* What you have to do
Your output should be the exact lines from the start of the data through the line containing "left wrist: (771, 222)", with no pictures.

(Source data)
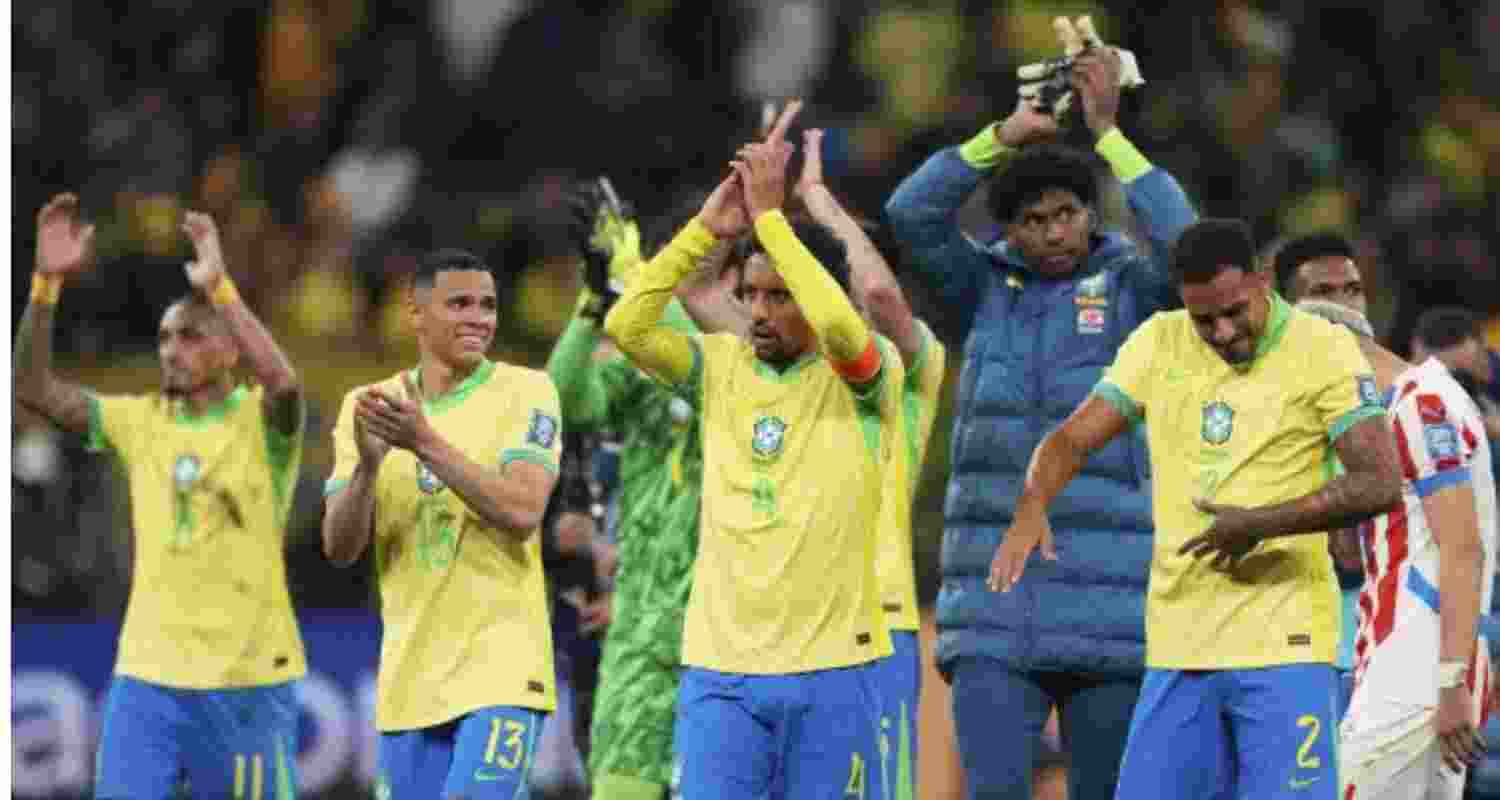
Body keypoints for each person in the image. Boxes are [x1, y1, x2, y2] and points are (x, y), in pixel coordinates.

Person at [988, 218, 1402, 800]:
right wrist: (1032, 504)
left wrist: (1259, 524)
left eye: (1235, 311)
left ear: (1262, 283)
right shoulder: (1159, 341)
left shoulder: (1324, 349)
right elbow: (1071, 439)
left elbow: (1381, 480)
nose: (1223, 331)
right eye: (1204, 319)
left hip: (1285, 645)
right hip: (1179, 647)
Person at [883, 41, 1197, 800]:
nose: (1055, 231)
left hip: (1112, 610)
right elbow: (908, 212)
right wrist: (1003, 137)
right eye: (1034, 219)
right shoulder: (979, 289)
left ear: (1091, 214)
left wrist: (1107, 135)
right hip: (994, 610)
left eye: (1067, 213)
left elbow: (1189, 239)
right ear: (1009, 231)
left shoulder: (1135, 289)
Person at [603, 121, 900, 800]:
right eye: (751, 295)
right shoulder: (719, 366)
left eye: (779, 295)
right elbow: (628, 326)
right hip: (721, 670)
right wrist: (709, 228)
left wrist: (771, 222)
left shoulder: (864, 375)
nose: (759, 312)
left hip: (834, 670)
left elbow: (839, 328)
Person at [14, 194, 309, 798]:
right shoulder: (138, 420)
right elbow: (34, 388)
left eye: (192, 337)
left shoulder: (262, 423)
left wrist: (222, 290)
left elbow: (282, 380)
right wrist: (45, 286)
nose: (172, 349)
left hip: (246, 680)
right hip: (147, 681)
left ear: (230, 350)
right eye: (166, 338)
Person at [321, 248, 563, 799]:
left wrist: (423, 442)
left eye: (488, 305)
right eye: (460, 304)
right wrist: (368, 467)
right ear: (416, 312)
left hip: (502, 670)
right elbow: (339, 548)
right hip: (410, 682)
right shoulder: (366, 406)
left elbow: (523, 512)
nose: (479, 318)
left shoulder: (527, 391)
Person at [546, 178, 746, 800]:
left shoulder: (764, 372)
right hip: (639, 630)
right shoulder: (646, 378)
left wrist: (635, 275)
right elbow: (564, 395)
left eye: (712, 274)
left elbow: (708, 345)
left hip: (725, 633)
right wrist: (591, 304)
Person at [795, 117, 948, 800]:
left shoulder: (913, 364)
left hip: (874, 619)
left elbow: (880, 296)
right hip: (779, 619)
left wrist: (820, 208)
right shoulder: (781, 369)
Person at [1295, 299, 1495, 800]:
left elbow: (1463, 548)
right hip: (1427, 653)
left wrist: (1450, 679)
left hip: (1417, 658)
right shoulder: (1425, 398)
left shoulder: (1419, 406)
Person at [1271, 231, 1371, 720]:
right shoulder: (1257, 396)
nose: (1343, 307)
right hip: (1290, 613)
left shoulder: (1398, 391)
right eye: (1323, 294)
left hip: (1379, 610)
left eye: (1352, 290)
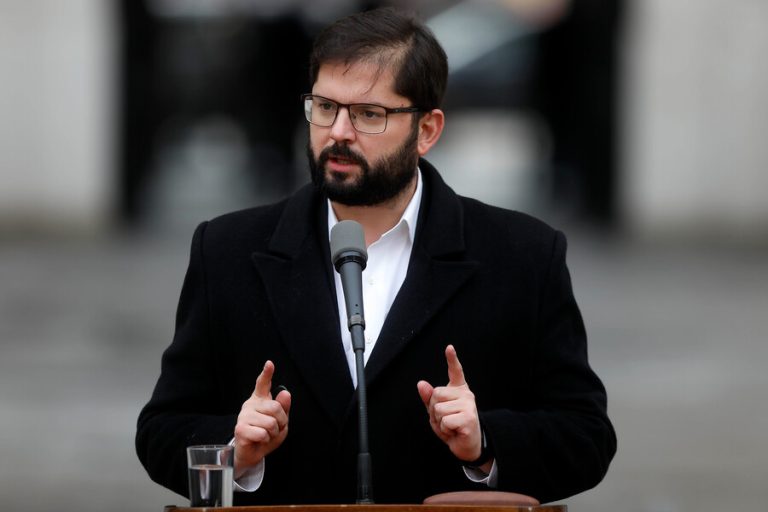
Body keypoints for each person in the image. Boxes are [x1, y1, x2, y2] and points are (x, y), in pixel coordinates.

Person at [136, 7, 616, 505]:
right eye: (325, 107)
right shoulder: (227, 250)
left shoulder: (522, 255)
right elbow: (161, 430)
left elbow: (586, 437)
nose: (338, 131)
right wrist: (236, 451)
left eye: (369, 114)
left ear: (427, 130)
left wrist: (485, 444)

* Your solution
Body keypoints for each person in the image. Boxes are [x1, y1, x2, y2] and points are (x, y), in pixel coordinates.

Person at [988, 218, 1402, 800]:
right wrist: (1032, 504)
left wrist: (1259, 524)
left eye: (1235, 311)
left ear: (1262, 283)
right shoulder: (1159, 341)
left shoulder: (1324, 349)
right elbow: (1071, 439)
left elbow: (1381, 480)
nose: (1223, 331)
right eye: (1204, 319)
left hip: (1285, 645)
right hip: (1179, 647)
Person at [883, 41, 1197, 800]:
nose: (1055, 231)
left hip: (1112, 610)
right elbow: (908, 212)
right wrist: (1003, 137)
right eye: (1034, 219)
right shoulder: (979, 289)
left ear: (1091, 214)
left wrist: (1107, 135)
right hip: (994, 610)
left eye: (1067, 213)
left elbow: (1189, 239)
right ear: (1009, 231)
left shoulder: (1135, 289)
Person at [603, 121, 900, 800]:
right eye: (751, 295)
right shoulder: (719, 366)
left eye: (779, 295)
right elbow: (628, 326)
right hip: (721, 670)
right wrist: (709, 228)
left wrist: (771, 222)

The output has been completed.